Malp-2 works like this: we have an 'innate' and an 'adaptive' immune system with a memory for diseases that have been successfully overcome, for example. The innate immune system consists among other things of phagocytes, including macrophages. The adaptive immune system is composed of other white blood cells, the lymphocytes. Macrophages and dendritic cells (which monitor the immune system) work together through messengers and cell contacts with lymphocytes. In mice, Malp-2 has increased the production of antibodies, and it has also accelerated the healing of chronic wounds in obese mice. These animals develop diabetes and it is as difficult for their wounds to heal as it is for their human counterparts. Furthermore, Malp-2 has been injected during surgery on humans into tumours that were inoperable. It has proved possible to extend the survival of patients with pancreatic cancer in this way.
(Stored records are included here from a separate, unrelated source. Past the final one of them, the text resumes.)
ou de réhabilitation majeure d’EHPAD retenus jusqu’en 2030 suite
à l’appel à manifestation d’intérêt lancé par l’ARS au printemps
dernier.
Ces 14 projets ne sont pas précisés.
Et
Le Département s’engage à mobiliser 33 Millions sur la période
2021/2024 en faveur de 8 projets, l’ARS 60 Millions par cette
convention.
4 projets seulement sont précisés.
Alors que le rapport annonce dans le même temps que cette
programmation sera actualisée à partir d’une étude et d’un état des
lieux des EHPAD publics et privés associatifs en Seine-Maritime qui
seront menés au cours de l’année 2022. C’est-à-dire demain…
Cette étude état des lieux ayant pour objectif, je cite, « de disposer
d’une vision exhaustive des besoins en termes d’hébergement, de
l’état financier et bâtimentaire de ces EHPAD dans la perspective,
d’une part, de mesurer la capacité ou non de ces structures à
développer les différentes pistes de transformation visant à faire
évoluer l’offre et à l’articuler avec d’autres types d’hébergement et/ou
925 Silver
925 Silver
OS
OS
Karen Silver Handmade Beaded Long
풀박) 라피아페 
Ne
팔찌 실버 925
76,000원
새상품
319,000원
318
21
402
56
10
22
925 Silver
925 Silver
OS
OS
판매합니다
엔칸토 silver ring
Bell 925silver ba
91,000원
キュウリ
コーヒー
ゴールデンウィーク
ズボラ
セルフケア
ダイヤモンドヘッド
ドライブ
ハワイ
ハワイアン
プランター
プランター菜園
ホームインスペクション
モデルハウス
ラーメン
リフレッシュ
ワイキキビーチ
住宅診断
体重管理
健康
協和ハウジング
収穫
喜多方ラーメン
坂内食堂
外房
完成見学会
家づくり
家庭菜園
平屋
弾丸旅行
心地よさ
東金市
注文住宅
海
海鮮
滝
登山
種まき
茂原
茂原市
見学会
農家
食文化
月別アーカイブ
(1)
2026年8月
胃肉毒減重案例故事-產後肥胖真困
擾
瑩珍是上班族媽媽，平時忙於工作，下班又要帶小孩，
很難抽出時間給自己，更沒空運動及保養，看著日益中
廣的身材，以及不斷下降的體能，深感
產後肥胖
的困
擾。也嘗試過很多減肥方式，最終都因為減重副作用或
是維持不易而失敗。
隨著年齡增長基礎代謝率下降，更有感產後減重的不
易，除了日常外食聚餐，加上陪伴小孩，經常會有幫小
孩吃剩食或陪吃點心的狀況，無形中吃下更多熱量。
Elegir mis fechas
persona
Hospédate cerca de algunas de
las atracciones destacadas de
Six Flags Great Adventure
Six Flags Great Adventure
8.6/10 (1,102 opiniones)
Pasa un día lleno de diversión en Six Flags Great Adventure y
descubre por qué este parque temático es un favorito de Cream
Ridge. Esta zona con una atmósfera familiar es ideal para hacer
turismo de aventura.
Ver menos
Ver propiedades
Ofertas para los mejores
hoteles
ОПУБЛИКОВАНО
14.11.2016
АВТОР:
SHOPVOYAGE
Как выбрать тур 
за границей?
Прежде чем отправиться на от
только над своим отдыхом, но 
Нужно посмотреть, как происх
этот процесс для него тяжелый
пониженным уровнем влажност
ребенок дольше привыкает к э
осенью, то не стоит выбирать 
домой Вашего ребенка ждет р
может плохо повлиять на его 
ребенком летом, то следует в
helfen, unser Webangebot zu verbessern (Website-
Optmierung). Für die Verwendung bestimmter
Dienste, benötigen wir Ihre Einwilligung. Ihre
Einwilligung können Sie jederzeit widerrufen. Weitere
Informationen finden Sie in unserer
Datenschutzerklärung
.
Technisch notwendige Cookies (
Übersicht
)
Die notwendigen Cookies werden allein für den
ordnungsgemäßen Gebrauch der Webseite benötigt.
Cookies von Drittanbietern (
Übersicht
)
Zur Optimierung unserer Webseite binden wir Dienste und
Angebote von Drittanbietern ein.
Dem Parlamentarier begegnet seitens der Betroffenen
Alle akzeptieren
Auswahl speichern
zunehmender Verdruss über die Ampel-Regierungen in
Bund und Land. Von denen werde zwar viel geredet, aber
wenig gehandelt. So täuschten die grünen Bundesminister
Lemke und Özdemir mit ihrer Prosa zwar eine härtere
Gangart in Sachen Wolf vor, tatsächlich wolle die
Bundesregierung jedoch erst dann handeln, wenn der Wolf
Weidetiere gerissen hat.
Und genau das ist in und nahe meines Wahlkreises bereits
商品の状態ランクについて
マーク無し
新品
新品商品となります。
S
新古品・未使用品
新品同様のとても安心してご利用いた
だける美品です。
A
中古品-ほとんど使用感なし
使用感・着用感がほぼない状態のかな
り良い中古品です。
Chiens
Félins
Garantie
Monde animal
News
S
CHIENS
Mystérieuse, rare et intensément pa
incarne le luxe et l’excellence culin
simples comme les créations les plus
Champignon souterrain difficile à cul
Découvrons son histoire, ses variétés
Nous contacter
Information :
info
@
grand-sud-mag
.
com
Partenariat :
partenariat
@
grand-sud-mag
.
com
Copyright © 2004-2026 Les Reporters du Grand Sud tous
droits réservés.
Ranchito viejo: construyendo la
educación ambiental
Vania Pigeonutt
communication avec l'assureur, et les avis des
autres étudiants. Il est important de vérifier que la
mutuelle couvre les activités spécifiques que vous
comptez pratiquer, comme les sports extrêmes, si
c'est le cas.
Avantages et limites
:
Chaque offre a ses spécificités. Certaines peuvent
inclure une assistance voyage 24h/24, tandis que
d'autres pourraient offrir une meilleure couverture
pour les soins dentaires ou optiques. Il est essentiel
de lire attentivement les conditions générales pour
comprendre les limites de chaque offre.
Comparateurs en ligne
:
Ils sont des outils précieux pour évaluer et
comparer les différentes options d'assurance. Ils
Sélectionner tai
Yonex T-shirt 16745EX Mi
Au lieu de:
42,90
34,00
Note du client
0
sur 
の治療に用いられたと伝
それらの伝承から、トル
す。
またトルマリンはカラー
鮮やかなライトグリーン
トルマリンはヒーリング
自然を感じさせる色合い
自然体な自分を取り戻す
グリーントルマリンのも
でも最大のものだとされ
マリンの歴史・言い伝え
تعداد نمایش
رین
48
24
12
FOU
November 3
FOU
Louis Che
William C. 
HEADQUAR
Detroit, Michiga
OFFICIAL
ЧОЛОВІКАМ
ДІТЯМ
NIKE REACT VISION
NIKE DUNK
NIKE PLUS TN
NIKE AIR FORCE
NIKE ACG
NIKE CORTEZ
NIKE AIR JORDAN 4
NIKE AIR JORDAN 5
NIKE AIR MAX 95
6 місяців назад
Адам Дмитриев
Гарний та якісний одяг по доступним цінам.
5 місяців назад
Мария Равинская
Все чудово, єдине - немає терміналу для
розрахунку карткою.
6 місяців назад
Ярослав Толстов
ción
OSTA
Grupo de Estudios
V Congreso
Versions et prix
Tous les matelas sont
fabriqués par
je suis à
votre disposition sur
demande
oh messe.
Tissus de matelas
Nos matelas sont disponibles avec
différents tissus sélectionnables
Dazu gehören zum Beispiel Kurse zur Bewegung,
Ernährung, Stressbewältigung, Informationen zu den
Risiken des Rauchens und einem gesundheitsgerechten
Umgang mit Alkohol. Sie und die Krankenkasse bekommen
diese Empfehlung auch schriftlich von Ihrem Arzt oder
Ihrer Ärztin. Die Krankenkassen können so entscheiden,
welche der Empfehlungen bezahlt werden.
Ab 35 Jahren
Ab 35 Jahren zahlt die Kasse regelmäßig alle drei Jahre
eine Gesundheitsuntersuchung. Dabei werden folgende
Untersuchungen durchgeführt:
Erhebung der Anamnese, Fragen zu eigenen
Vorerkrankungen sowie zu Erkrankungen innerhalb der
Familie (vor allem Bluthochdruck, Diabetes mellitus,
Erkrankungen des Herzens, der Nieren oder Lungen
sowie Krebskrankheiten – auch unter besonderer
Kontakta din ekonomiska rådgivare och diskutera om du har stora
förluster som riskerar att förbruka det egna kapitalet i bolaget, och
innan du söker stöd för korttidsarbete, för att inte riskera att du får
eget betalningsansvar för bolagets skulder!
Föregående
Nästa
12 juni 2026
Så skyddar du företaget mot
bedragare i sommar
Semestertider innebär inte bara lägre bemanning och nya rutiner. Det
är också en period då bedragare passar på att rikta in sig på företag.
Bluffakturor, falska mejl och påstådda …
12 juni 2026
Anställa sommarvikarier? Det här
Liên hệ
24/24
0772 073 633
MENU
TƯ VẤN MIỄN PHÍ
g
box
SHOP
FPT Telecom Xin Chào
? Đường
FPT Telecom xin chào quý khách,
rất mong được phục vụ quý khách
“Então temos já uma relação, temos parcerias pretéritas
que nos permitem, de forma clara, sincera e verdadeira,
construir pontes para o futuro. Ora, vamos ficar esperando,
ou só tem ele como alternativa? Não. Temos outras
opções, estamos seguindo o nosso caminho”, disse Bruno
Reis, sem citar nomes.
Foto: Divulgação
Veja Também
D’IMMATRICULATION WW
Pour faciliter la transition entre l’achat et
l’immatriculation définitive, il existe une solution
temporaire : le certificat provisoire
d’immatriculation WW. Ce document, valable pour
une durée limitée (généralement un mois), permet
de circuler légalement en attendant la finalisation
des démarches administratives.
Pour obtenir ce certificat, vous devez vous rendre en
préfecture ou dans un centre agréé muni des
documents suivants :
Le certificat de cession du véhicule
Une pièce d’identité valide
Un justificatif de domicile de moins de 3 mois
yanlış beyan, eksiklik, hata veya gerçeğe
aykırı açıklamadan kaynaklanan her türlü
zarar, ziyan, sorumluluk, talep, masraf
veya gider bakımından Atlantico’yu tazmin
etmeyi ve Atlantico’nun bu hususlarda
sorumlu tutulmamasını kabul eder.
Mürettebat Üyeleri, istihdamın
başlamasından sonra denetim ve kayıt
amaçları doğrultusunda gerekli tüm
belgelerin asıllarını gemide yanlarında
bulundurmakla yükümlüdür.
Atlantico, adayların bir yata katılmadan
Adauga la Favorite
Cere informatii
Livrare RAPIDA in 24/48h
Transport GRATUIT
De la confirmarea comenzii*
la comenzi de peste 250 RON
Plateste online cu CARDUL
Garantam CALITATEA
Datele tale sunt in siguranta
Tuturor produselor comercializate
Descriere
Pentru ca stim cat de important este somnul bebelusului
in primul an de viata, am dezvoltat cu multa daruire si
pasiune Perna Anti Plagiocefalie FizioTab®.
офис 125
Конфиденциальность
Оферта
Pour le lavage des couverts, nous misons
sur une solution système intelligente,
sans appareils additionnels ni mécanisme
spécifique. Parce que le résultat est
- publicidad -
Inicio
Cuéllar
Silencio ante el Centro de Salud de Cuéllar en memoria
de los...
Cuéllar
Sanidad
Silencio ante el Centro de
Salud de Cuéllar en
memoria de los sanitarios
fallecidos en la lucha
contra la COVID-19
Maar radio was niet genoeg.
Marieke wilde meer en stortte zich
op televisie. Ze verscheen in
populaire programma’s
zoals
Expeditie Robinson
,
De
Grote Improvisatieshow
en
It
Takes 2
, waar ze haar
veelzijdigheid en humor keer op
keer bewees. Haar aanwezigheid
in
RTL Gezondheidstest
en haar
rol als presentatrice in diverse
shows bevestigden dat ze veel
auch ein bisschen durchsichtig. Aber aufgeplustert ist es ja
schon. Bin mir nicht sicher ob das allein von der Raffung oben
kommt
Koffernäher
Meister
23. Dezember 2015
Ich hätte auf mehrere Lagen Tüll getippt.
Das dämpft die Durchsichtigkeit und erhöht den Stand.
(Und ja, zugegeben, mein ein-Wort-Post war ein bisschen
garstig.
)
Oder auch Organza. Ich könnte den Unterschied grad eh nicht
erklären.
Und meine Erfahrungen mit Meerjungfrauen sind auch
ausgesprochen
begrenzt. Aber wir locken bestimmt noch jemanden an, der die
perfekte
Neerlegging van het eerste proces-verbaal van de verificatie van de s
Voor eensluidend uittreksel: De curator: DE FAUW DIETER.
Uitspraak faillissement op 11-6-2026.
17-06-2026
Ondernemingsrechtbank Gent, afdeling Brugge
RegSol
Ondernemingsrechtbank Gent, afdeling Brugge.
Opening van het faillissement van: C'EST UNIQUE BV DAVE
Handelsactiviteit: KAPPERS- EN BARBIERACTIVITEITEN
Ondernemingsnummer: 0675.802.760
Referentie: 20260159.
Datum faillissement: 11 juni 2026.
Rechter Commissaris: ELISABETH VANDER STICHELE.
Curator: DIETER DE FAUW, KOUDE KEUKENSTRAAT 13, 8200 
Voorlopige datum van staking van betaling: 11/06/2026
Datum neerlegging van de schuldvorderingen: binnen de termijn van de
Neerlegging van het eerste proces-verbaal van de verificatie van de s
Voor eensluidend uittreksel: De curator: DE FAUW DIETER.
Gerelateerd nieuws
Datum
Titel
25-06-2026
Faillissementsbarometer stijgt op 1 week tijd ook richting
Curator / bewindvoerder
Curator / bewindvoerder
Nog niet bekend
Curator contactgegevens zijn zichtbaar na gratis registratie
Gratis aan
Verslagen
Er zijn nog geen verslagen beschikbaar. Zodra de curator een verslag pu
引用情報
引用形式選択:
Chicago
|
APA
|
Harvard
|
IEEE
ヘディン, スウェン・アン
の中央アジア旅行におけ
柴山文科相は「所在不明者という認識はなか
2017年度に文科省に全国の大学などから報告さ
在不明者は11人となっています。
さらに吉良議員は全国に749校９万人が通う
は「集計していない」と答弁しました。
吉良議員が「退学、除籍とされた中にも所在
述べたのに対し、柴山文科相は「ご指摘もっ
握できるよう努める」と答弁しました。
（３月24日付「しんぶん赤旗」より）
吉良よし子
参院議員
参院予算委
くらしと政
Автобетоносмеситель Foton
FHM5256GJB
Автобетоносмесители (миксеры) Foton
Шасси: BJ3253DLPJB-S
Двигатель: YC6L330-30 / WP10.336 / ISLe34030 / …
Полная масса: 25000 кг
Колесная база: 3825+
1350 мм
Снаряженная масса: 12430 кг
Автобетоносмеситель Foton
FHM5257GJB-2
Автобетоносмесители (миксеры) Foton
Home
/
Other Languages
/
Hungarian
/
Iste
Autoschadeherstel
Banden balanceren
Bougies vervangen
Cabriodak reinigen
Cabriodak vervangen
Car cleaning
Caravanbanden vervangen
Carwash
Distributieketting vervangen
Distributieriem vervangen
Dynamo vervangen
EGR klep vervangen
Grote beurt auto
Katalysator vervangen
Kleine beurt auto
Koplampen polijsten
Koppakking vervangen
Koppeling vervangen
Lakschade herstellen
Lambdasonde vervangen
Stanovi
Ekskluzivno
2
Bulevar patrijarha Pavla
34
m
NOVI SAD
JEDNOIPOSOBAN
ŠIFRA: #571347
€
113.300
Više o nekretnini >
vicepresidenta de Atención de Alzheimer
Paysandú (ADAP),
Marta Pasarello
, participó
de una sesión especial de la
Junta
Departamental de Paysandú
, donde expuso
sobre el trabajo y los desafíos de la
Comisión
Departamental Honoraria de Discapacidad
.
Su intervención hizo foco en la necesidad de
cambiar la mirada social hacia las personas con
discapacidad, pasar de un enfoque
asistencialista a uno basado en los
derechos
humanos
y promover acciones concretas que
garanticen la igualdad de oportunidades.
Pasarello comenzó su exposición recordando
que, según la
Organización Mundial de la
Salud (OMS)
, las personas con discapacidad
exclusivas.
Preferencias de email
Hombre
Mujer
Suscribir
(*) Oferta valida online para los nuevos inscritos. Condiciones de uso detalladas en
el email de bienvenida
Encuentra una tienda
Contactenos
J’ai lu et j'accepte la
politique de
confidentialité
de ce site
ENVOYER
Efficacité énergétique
AmVac is a biopharmaceutical company that develops and markets innovative vaccines. Its headquarters are in Zug, Switzerland, and it has research laboratories in Germany and Italy and a production facility in Hungary. This international company can thus rely on the expertise of European specialists who are leaders in their field.
The company's portfolio currently includes five vaccine candidates and three platform technologies - Gynevac, Sendai and Malp. They are licensed by a Hungarian partner and leading German institutes of the Helmholtz- und Max-Planck-Gesellschaft.
AmVac's leading product is Gynevac, which has already been approved for selected indications and regions and is currently being widely developed for the treatment of especially frequent urogenital diseases. Thanks to its unparalleled security profile, it has been possible for the first time to offer an effective and virtually side effect-free treatment or prevention of benign prostate enlargement, inflammation of the prostate, bacterial vaginitis and trichomonas infection.